Knapp 1800 Fälle seien gemeldet worden, davon allein 157 seit Freitag, teilte die Regierung am Samstag mit. Experten vermuten, der aktuelle Ausbruch habe in Neuseeland begonnen und sich von dort ausgebreitet. Samoa ist aufgrund einer besonders niedrigen Impfrate am stärksten betroffen.

Die Regierung des Inselstaats hatte bereits Anfang November den Notstand ausgerufen und eine Impfpflicht für Kinder und Erwachsene erlassen. Kindergärten, Schulen und die Universität des Landes wurden geschlossen. Schwangere Frauen ohne Impfschutz dürfen nicht mehr zur Arbeit gehen.
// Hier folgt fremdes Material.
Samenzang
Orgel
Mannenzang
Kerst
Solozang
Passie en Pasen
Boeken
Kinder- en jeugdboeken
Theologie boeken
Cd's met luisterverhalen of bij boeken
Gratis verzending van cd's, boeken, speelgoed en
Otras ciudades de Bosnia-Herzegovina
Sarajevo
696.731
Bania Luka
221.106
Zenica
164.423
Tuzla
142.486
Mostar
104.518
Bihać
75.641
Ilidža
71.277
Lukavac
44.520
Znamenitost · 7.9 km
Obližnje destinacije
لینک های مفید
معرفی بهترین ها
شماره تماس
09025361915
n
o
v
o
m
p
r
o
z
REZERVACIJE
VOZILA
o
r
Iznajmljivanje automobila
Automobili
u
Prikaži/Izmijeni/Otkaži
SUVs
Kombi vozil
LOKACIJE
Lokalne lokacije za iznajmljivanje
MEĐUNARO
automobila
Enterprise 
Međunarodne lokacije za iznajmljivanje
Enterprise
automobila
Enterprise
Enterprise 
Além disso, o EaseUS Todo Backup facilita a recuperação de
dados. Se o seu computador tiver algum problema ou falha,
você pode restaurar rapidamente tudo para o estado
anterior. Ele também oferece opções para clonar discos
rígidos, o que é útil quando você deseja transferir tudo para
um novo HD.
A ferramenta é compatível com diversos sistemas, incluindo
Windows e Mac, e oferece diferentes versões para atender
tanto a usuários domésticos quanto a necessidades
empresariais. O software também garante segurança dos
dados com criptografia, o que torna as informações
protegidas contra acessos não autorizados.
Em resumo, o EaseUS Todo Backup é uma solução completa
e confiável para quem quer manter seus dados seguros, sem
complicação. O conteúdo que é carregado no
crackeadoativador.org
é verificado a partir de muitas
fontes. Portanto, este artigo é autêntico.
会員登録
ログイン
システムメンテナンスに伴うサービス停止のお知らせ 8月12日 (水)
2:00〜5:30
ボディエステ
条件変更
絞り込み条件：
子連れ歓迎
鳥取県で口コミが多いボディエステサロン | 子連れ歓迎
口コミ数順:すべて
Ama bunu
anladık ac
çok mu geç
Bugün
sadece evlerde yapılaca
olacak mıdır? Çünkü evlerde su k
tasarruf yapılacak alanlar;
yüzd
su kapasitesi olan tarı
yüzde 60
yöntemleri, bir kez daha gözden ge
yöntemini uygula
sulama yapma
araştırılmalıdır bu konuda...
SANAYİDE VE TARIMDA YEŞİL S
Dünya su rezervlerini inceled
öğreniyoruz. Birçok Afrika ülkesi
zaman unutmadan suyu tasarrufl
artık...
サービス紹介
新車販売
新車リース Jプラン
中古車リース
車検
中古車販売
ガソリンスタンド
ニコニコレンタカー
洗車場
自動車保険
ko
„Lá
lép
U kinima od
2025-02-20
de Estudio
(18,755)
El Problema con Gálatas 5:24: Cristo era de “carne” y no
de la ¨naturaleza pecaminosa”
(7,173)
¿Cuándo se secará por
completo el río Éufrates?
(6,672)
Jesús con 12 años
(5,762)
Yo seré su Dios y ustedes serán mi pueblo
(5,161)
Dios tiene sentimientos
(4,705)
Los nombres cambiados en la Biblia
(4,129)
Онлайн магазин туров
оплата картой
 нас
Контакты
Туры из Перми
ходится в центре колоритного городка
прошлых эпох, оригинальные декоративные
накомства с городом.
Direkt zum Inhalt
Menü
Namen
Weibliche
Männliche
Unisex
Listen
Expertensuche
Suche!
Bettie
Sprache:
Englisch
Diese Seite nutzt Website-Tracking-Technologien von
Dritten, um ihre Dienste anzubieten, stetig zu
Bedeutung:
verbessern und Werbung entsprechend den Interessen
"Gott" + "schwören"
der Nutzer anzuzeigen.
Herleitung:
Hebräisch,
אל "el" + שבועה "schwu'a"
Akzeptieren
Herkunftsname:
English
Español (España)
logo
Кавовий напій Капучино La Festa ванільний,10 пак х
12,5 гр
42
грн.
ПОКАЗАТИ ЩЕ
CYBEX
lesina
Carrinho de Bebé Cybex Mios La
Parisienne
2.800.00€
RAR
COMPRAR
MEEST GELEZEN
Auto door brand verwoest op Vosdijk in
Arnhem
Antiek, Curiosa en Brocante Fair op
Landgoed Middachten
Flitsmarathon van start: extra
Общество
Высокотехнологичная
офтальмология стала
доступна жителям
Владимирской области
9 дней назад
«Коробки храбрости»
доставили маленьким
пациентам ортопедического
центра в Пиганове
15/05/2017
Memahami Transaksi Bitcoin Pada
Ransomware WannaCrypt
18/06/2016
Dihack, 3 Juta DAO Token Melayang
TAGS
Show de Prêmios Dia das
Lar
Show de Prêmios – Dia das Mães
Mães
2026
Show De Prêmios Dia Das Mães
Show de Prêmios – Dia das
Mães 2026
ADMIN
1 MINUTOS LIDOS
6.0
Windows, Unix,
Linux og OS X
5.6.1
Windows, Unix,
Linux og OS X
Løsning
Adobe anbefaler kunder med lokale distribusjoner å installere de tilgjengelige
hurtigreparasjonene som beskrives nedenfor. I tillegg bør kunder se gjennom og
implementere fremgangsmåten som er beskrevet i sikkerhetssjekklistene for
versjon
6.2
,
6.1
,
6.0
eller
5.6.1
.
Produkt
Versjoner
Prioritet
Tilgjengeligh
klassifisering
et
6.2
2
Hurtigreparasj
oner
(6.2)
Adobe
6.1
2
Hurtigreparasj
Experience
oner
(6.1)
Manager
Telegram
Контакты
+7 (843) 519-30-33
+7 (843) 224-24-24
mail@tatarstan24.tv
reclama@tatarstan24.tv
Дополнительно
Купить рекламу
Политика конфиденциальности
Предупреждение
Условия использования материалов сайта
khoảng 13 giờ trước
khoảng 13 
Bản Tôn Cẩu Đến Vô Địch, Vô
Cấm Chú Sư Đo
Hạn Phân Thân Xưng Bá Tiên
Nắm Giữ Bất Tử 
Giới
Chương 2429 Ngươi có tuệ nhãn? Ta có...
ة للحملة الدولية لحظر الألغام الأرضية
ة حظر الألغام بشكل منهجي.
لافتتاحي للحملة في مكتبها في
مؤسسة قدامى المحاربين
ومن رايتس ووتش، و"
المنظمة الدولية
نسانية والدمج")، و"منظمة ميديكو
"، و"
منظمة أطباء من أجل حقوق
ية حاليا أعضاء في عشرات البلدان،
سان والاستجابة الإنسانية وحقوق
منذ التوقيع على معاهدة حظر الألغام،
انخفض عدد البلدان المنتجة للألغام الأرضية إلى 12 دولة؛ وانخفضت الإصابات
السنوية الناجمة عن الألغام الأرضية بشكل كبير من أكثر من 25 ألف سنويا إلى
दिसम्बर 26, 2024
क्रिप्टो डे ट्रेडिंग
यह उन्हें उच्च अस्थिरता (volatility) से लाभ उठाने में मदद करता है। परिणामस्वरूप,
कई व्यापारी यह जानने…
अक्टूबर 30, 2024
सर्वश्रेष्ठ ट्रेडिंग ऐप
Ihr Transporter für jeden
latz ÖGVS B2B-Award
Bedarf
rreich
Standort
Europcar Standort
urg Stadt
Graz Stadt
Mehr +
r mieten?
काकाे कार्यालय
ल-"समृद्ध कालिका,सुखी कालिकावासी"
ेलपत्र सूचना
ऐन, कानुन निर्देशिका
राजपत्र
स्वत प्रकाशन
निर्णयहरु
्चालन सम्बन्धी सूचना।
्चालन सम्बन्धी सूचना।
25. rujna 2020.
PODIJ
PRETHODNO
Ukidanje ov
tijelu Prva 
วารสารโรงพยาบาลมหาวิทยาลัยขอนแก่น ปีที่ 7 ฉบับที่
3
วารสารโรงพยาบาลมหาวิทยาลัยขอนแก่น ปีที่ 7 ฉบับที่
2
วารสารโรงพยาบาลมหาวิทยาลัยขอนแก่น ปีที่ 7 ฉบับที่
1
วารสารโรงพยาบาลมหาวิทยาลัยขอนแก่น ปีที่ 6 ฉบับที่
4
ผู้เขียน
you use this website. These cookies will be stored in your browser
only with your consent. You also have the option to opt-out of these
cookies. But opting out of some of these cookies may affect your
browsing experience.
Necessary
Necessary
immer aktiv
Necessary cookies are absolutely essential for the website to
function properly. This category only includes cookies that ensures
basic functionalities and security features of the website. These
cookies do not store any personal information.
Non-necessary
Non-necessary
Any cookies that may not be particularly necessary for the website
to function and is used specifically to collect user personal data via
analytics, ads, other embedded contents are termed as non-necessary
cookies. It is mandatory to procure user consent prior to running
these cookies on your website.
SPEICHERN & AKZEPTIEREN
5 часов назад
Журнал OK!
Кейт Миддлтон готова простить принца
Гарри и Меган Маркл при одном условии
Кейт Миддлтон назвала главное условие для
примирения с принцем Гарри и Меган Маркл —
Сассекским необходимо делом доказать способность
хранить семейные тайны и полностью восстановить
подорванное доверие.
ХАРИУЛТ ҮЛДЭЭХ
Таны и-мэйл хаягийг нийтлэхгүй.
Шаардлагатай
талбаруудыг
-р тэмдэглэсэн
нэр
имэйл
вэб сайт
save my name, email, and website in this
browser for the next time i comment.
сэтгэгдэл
Das Kinderhilfswerk Unicef stellte 110.000 Dosen eines Impfstoffs gegen Masern zur Verfügung.

Die australisch-samoanische Impfgegnerin Taylor Winterstein sagte australischen Medien indes, sie fühle sich durch die Notstandsverordnung an die Politik von "Nazi-Deutschland" erinnert. Sie forderte Betroffene den Angaben zufolge auf, der "Zwangsimpfung" durch das Abtauchen in den Untergrund zu entgehen.